Ensuring a sense of safety is a must for retailers navigating through the COVID-19 pandemic. But while there is so much of a spotlight on health precautions for shoppers and staff alike, retailers may be making the grave mistake of warding off customers, especially if stores are loaded with intimidating signage that do more to spook rather than soothe shoppers.
In a recent panel during PSFK’s Future of Retail event, Ian Johnston, founder and creative director of experience consultancy Quinine, rated current store reopening strategies at a two out of 10, with one being the worst outcome.
“Stores give us a lot of amazing experiences, whether those are social, educational or entertainment, and none of that is back in our stores,” Johnston said. “It seems very controlled and contrived. Everything is around safety, but not even around trust and confidence. There’s a real underlying action and I get it, we want to embed that safety for customers and our staff working there. People need to think in a much more dynamic way.
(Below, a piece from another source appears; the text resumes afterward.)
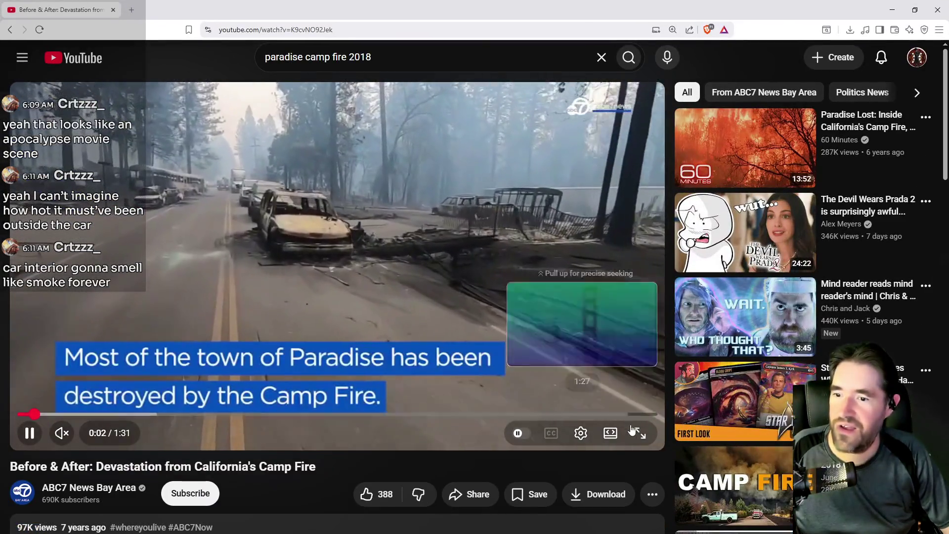
left_click(634, 430)
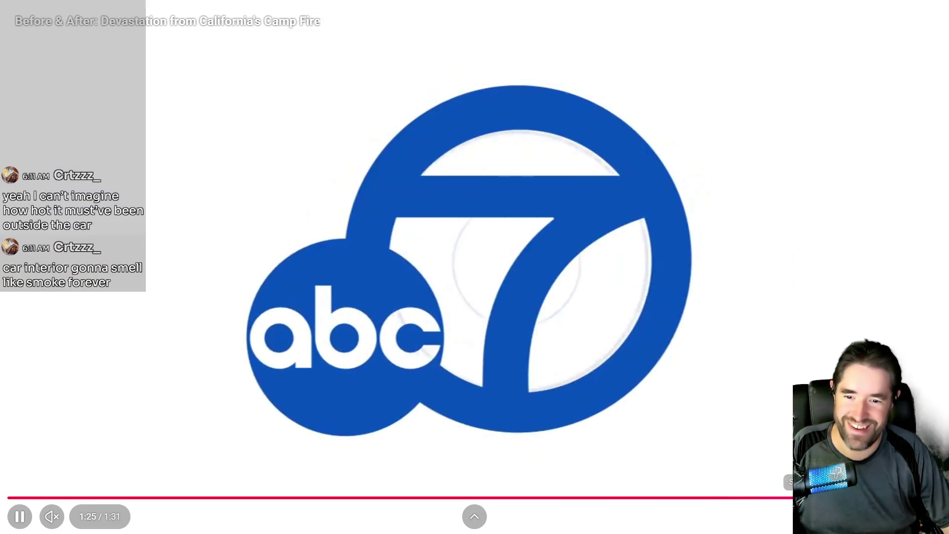
key("Escape")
I see too much of the same everywhere. ‘No touch’ doesn’t mean ‘no experience.’”
Johnston actually said one of the store opening strategies he likes the most is not opening stores at all, because it means the retailer likely is not ready and hasn’t figured a winning strategy out yet. While many retailers have rushed to open stores to appease shareholders and recoup revenue, they often are delivering subpar experiences because they haven’t properly evaluated the overall retail landscape, he said.
Anthony Tasgal, course director for the Chartered Institute of Marketing and the Market Research Society, highlighted an example of a sticker that looks like the virus that can be placed on doorknobs or glass panels. He says the sticker would be more playful in nature than a typical sign encouraging specific safety measures, but would get the point across to shoppers without their experience being completely thrown off.
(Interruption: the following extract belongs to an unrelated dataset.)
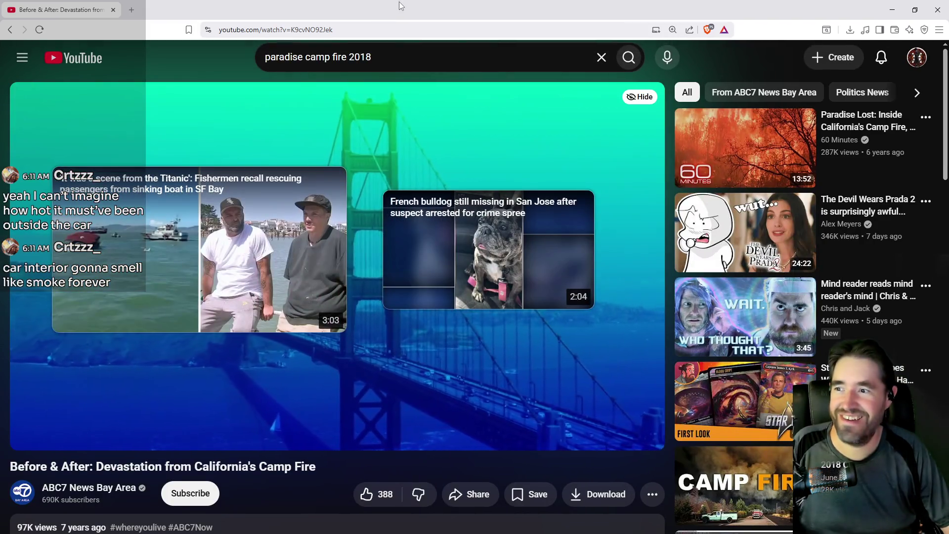
key("alt+Tab")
“Rather than telling people ‘don’t touch things,’ you physically put these stickers on and it just creates that unconscious sense of every time you’re touching something you say ‘ew,’” Tasgal said.
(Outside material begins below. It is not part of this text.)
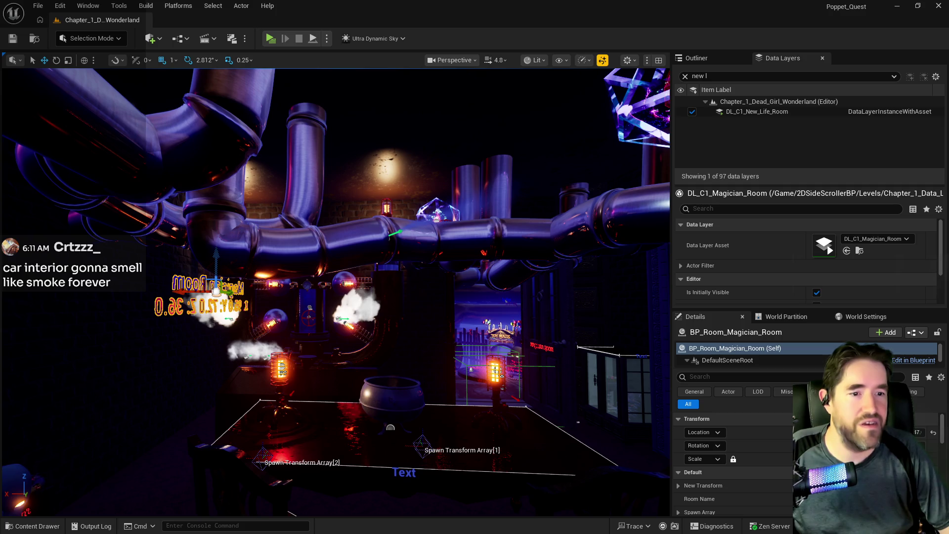
left_click_drag(948, 102, 486, 106)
During the panel, Kate Nightingale, founder of Style Psychology, didn’t rate the overall reopening strategies much better at three out of 10, but pointed out U.K.-based lingerie retailer Ann Summers and department store Selfridges as companies that have successfully reopened stores in more creative ways.
Ann Summers, for example, opened one store per day early on to learn from each reopening in order to test and learn what they could improve. Selfridges, meanwhile, hired a jazz band to play at the doors of its Oxford Street store in London, which set a celebratory tone to its grand reopening and felt like it was designed to uplift shopper spirits.
This tone is important, especially when delivering on safety-driven initiatives, Nightingale said. She highlighted a client, home furnishings retailer Dowsing & Reynolds, as a company that thoughtfully balance safety and experience by ensuring its in-store anti-virus solutions were completely branded.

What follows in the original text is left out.